*** Data for analysis ***

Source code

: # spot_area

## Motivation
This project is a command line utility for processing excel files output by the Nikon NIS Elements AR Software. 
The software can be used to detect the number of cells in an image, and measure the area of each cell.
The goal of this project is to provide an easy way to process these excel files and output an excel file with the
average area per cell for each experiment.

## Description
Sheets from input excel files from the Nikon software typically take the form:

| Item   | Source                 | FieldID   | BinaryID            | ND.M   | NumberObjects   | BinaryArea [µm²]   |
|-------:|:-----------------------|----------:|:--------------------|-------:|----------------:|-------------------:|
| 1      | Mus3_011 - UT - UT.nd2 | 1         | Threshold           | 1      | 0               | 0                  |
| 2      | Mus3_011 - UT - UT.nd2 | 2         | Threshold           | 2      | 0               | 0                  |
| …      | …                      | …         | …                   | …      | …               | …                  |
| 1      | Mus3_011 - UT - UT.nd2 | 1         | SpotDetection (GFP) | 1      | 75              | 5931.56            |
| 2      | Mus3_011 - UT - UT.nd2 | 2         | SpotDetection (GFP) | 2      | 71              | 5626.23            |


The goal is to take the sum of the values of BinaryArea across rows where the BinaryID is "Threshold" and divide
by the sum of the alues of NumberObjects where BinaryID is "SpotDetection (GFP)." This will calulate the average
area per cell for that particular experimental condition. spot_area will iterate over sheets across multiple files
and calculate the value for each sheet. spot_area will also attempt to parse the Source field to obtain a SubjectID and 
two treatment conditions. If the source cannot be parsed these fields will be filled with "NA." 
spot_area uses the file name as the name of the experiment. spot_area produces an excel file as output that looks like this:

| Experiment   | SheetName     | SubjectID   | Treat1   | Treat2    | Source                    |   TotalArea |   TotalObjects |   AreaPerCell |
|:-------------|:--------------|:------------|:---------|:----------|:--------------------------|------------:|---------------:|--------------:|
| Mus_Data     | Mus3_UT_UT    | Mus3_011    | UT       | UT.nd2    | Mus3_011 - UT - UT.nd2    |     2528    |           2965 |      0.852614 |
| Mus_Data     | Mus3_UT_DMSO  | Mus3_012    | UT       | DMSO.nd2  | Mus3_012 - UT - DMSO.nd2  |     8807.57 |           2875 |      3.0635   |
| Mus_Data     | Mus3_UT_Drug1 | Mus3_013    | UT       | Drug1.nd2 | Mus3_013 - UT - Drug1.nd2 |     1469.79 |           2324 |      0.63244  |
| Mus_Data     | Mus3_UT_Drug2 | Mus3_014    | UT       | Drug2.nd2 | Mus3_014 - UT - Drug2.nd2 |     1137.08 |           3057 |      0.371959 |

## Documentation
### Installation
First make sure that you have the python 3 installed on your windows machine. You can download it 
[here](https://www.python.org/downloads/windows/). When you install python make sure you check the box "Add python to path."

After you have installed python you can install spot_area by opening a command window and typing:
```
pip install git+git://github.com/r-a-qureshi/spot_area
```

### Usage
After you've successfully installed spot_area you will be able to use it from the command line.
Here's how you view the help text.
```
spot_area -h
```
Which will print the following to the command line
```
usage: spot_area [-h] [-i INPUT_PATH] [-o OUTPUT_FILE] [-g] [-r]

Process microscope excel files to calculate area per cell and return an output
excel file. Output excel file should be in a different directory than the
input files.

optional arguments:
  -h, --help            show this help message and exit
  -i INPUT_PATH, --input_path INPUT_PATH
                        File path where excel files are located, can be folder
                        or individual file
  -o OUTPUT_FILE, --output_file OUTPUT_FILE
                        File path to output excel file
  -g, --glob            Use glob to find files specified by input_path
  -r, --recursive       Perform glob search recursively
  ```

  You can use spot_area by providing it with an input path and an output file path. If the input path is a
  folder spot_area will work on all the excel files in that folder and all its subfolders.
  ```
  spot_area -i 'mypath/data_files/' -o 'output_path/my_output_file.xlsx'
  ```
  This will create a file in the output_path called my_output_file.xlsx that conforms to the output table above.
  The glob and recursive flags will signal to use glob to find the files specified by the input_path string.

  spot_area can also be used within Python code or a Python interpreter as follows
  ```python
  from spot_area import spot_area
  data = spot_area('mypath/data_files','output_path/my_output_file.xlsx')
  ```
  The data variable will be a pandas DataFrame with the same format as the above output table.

*** End of Data for analysis ***

#### Activity
Every line of the data must appear again in the answer, exactly as written.

#### Worked solution
Source code

: # spot_area

## Motivation
This project is a command line utility for processing excel files output by the Nikon NIS Elements AR Software. 
The software can be used to detect the number of cells in an image, and measure the area of each cell.
The goal of this project is to provide an easy way to process these excel files and output an excel file with the
average area per cell for each experiment.

## Description
Sheets from input excel files from the Nikon software typically take the form:

| Item   | Source                 | FieldID   | BinaryID            | ND.M   | NumberObjects   | BinaryArea [µm²]   |
|-------:|:-----------------------|----------:|:--------------------|-------:|----------------:|-------------------:|
| 1      | Mus3_011 - UT - UT.nd2 | 1         | Threshold           | 1      | 0               | 0                  |
| 2      | Mus3_011 - UT - UT.nd2 | 2         | Threshold           | 2      | 0               | 0                  |
| …      | …                      | …         | …                   | …      | …               | …                  |
| 1      | Mus3_011 - UT - UT.nd2 | 1         | SpotDetection (GFP) | 1      | 75              | 5931.56            |
| 2      | Mus3_011 - UT - UT.nd2 | 2         | SpotDetection (GFP) | 2      | 71              | 5626.23            |


The goal is to take the sum of the values of BinaryArea across rows where the BinaryID is "Threshold" and divide
by the sum of the alues of NumberObjects where BinaryID is "SpotDetection (GFP)." This will calulate the average
area per cell for that particular experimental condition. spot_area will iterate over sheets across multiple files
and calculate the value for each sheet. spot_area will also attempt to parse the Source field to obtain a SubjectID and 
two treatment conditions. If the source cannot be parsed these fields will be filled with "NA." 
spot_area uses the file name as the name of the experiment. spot_area produces an excel file as output that looks like this:

| Experiment   | SheetName     | SubjectID   | Treat1   | Treat2    | Source                    |   TotalArea |   TotalObjects |   AreaPerCell |
|:-------------|:--------------|:------------|:---------|:----------|:--------------------------|------------:|---------------:|--------------:|
| Mus_Data     | Mus3_UT_UT    | Mus3_011    | UT       | UT.nd2    | Mus3_011 - UT - UT.nd2    |     2528    |           2965 |      0.852614 |
| Mus_Data     | Mus3_UT_DMSO  | Mus3_012    | UT       | DMSO.nd2  | Mus3_012 - UT - DMSO.nd2  |     8807.57 |           2875 |      3.0635   |
| Mus_Data     | Mus3_UT_Drug1 | Mus3_013    | UT       | Drug1.nd2 | Mus3_013 - UT - Drug1.nd2 |     1469.79 |           2324 |      0.63244  |
| Mus_Data     | Mus3_UT_Drug2 | Mus3_014    | UT       | Drug2.nd2 | Mus3_014 - UT - Drug2.nd2 |     1137.08 |           3057 |      0.371959 |

## Documentation
### Installation
First make sure that you have the python 3 installed on your windows machine. You can download it 
[here](https://www.python.org/downloads/windows/). When you install python make sure you check the box "Add python to path."

After you have installed python you can install spot_area by opening a command window and typing:
```
pip install git+git://github.com/r-a-qureshi/spot_area
```

### Usage
After you've successfully installed spot_area you will be able to use it from the command line.
Here's how you view the help text.
```
spot_area -h
```
Which will print the following to the command line
```
usage: spot_area [-h] [-i INPUT_PATH] [-o OUTPUT_FILE] [-g] [-r]

Process microscope excel files to calculate area per cell and return an output
excel file. Output excel file should be in a different directory than the
input files.

optional arguments:
  -h, --help            show this help message and exit
  -i INPUT_PATH, --input_path INPUT_PATH
                        File path where excel files are located, can be folder
                        or individual file
  -o OUTPUT_FILE, --output_file OUTPUT_FILE
                        File path to output excel file
  -g, --glob            Use glob to find files specified by input_path
  -r, --recursive       Perform glob search recursively
  ```

  You can use spot_area by providing it with an input path and an output file path. If the input path is a
  folder spot_area will work on all the excel files in that folder and all its subfolders.
  ```
  spot_area -i 'mypath/data_files/' -o 'output_path/my_output_file.xlsx'
  ```
  This will create a file in the output_path called my_output_file.xlsx that conforms to the output table above.
  The glob and recursive flags will signal to use glob to find the files specified by the input_path string.

  spot_area can also be used within Python code or a Python interpreter as follows
  ```python
  from spot_area import spot_area
  data = spot_area('mypath/data_files','output_path/my_output_file.xlsx')
  ```
  The data variable will be a pandas DataFrame with the same format as the above output table.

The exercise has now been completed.